Source: Sensors online article
by Andrew Holland |Apr 3, 2018 1:37pm. Need to size a single or three-phase transformer? Transformer sizes are dictated by their respective KVA rating. Using common variables, one can compute for the required KVA rating or transformer size for a particular project, system or operation. This article provides basic formulas for finding the correct size of single and three-phase transformers using load voltage and load current.
Single Phase KVA Calculation
The formula for finding the required KVA or transformer size for single-phase power is the following:
Volts x Amps / 1,000 = KVA
Based on the equation, one would need to plug in the proper load/output (secondary) voltage and current (amps) to compute for KVA. Note that load voltage is not the same as line voltage, which is also known as primary voltage or input.
Example: Find the KVA or transformer size for load voltage of 120V 1PH and a load current of 50A.
120 x 50 / 1,000 = KVA
6,000 / 1,000 = KVA
= 6 KVA
Three-phase KVA Calculation
Businesses that require three-phase power need to add an extra component in the formula to arrive at the correct transformer size, i.e., square root of 3 (√3) or 1.732. This figure is a constant found in three phase, as the phases do not generate the same amount of power (simultaneously). Furthermore, three-phase transformers handle three lines of AC power, with each of the three lines 120 degrees out of phase from the other two lines.
With this in mind, the new formula can be found below:
Volts x Amps x √3 / 1,000 = KVA
Example: Find the KVA or transformer size for load voltage of 240 3PH and a load current of 60 amps.
240 x 60 x 1.732 / 1,000 = KVA
= 24.94 KVA (or 25 KVA after rounding up)
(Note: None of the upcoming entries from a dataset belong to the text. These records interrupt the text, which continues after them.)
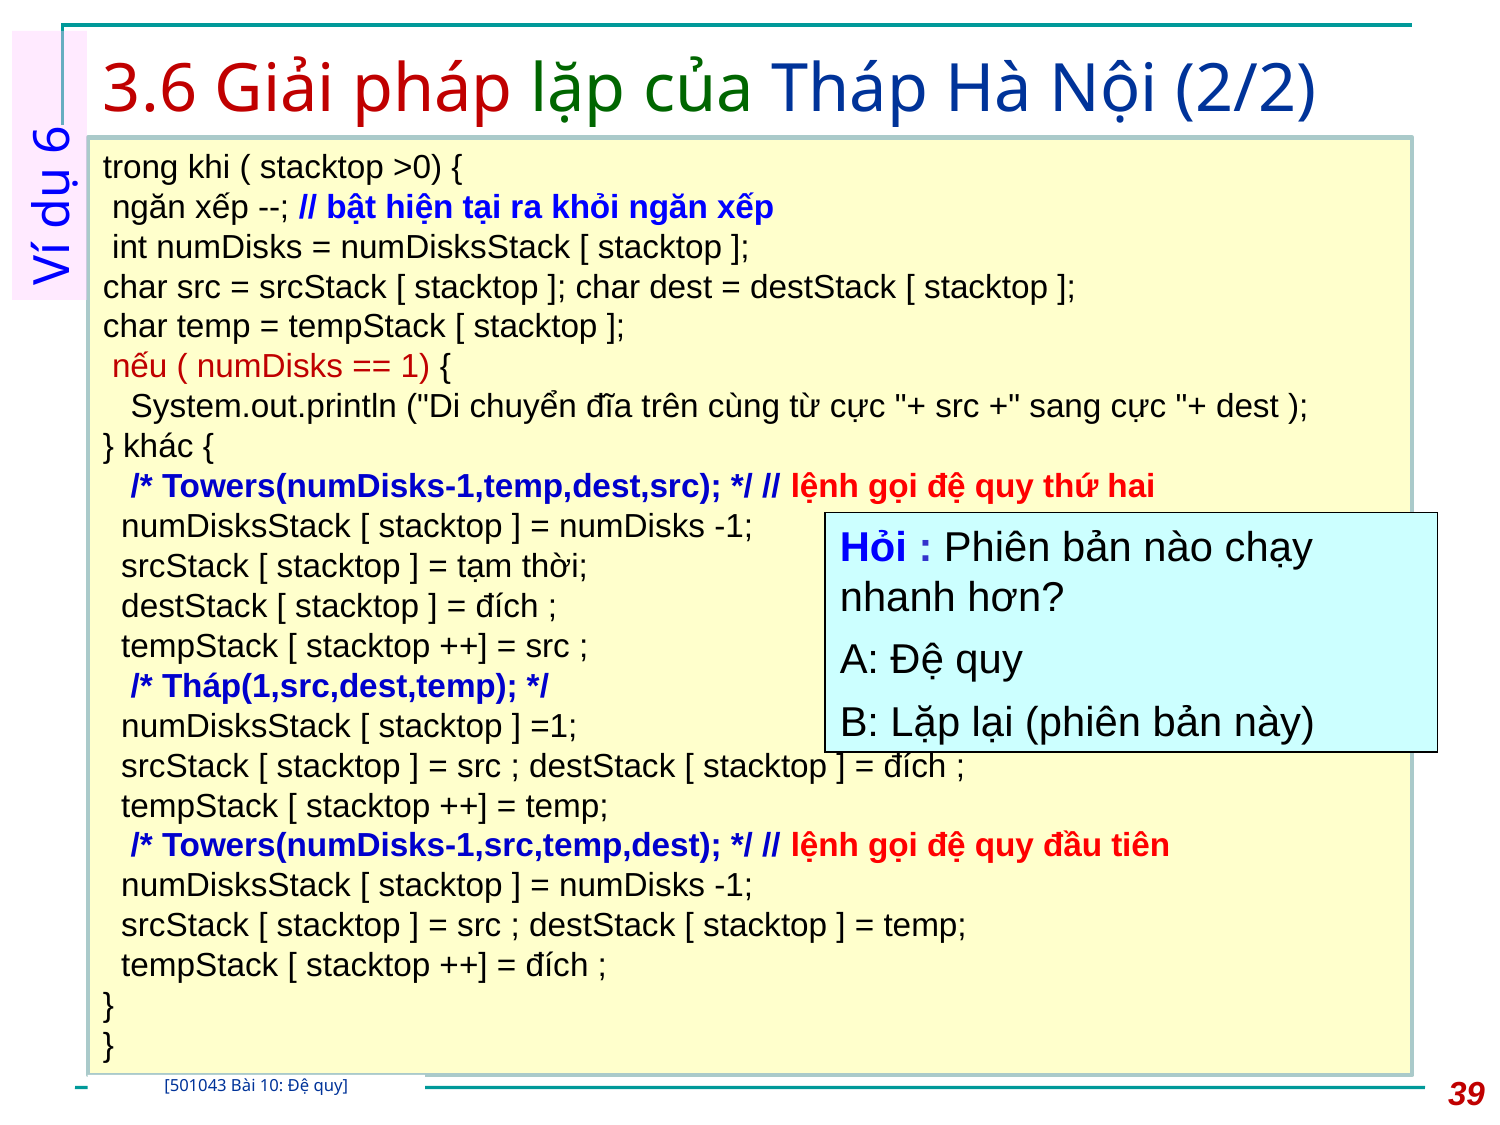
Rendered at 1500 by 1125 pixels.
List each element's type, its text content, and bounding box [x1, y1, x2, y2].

text_box trong khi ( stacktop >0) { ngăn xếp --; // bật hiện tại ra khỏi ngăn xếp int numDisks = numDisksStack [ stacktop ]; char src = srcStack [ stacktop ]; char dest = destStack [ stacktop ]; char temp = tempStack [ stacktop ]; nếu ( numDisks == 1) { System.out.println ("Di chuyển đĩa trên cùng từ cực "+ src +" sang cực "+ dest ); } khác { /* Towers(numDisks-1,temp,dest,src); */ // lệnh gọi đệ quy thứ hai numDisksStack [ stacktop ] = numDisks -1; srcStack [ stacktop ] = tạm thời; destStack [ stacktop ] = đích ; tempStack [ stacktop ++] = src ; /* Tháp(1,src,dest,temp); */ numDisksStack [ stacktop ] =1; srcStack [ stacktop ] = src ; destStack [ stacktop ] = đích ; tempStack [ stacktop ++] = temp; /* Towers(numDisks-1,src,temp,dest); */ // lệnh gọi đệ quy đầu tiên numDisksStack [ stacktop ] = numDisks -1; srcStack [ stacktop ] = src ; destStack [ stacktop ] = temp; tempStack [ stacktop ++] = đích ; } } [86, 135, 1414, 1077]
text_box Ví dụ 6 [12, 30, 87, 300]
text_box [501043 Bài 10: Đệ quy] [87, 1074, 425, 1100]
slide_number 39 [1400, 1065, 1500, 1125]
title 3.6 Giải pháp lặp của Tháp Hà Nội (2/2) [87, 37, 1451, 151]
text_box Hỏi : Phiên bản nào chạy nhanh hơn? A: Đệ quy B: Lặp lại (phiên bản này) [824, 512, 1438, 753]
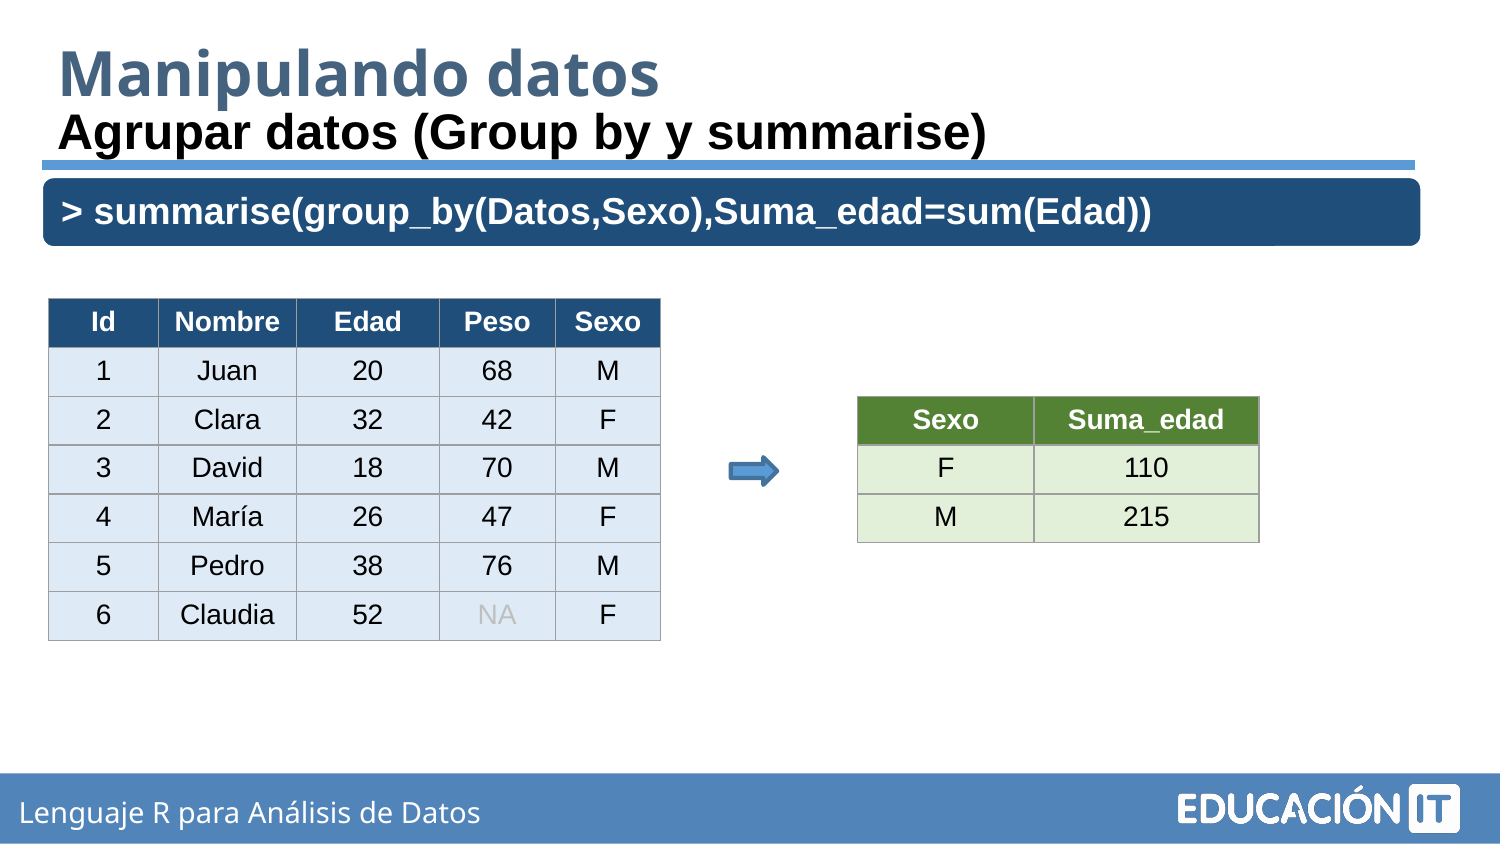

Future Expansion and Standard Transformer Sizes
Computing for the required KVA is not the final step in determining the proper transformer size. Most computations (especially for three-phase loads) do not provide a whole number. As a result, the value must be rounded up, as seen in the sample above. It is best practice to always round up and not down.
Next, in order to factor in future expansion and prevent risks associated with accidental overloading, one should add 20 percent of spare capacity. Taking the three-phase sample again, we simply add 20 percent to the rounded figure:
25 KVA + 5 = 30 KVA
Lastly, one may find that the specific transformer size needed is not being offered or is unavailable by the store or preferred manufacturer. In most cases, this is because there are standard KVA sizes for transformers. If you cannot find the size you need, simply round up again to the next standard KVA size.
For referencing, the standard KVA sizes for singe-phase transformers are 1, 1.5, 2, 3, 5, 7.5, 10, 15, 25, 37.5, 50, 75, 100, 167, 200, 250 and 333 KVA
Taking our answer from the single-phase example above – 6 KVA or 7.2 KVA (with 20% spare capacity); we can see that there is no standard single-phase equivalent available. As a solution, simply round up to the next standard single-phase KVA size: 7.5 KVA.
Standard sizes for three-phase transformers are 3, 6, 9, 15, 30, 45, 75, 112.5, 150, 225, 300, 500, 750 and 1,000 KVA
Taking our final three-phase figure of 30 KVA, we can see that it matches with a standard three-phase transformer size above, i.e., 30 KVA. No further rounding or conversion is needed, since 30 KVA is a standard three-phase transformer size.